As a wrap-up of the last posts about optimization of a Python simulation, here are the results of several different optimization techniques, all the way down to the ultimate, undesirable silver bullet: converting the application to C.
Vanilla version: around 4:40
Vanilla version with some duplicated calculations elided: 2:17
Optimized with Psyco (psyco.full()): 0:23
Black-Scholes functions converted to Cython, with static typing, and without Psyco: 0:40
Psyco + Cython initial optimization: 0:10 (good enough, this is the version in current use)

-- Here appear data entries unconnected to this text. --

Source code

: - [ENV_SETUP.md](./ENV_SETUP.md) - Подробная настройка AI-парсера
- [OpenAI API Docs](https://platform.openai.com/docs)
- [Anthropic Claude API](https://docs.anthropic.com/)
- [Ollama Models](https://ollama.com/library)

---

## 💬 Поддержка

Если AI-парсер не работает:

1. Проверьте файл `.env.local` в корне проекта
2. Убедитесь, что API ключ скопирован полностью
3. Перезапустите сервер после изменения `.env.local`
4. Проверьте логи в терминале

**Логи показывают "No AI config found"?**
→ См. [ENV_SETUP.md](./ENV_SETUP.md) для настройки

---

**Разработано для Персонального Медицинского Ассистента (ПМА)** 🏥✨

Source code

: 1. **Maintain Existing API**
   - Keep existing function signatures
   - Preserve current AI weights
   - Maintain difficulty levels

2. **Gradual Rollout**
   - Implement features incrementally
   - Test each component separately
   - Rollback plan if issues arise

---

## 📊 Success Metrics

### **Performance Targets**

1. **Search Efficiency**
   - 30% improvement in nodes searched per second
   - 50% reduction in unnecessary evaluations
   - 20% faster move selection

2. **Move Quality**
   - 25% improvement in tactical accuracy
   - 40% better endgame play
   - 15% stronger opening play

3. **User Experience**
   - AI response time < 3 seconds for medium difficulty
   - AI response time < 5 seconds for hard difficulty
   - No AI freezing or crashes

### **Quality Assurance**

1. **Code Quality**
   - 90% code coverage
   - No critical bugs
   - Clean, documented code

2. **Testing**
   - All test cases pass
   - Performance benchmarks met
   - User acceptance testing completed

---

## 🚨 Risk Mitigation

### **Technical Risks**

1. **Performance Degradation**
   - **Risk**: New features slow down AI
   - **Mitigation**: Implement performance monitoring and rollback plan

random.gauss() (which profiling shown to be expensive) converted to Cython: 0:07
Some max() calls in Cython code replaced by a Cython local function, plus a power of 0.5 replaced by sqrt(): 0.06
Cython cdivision flag set to True: 0.05.7
Cython-written module compiled with -O9: 0:05.4
Lipo in stop-loss function, avoid if..elif chain for several strategies: 0:05.1
Simplified operation value calculation, returns only total value instead of each option's value (which is only necessary when logging/debugging): 0.04.8
Optimization regarding volatility skew (save one call to gauss() when there is none) and avoid value recalculation on stop loss when possible: 0:04:4
Whole simulation converted to C: 0:02.1
C version compiled with -O9: 0:01.5 (guess what, it does make a difference!)
Save a call to gauss() when there is no volatility skew: 0:01:3
Whole simulation converted to asm: ... just kidding :)
Note that several "optimizations" are in fact performance bugs that were fixed.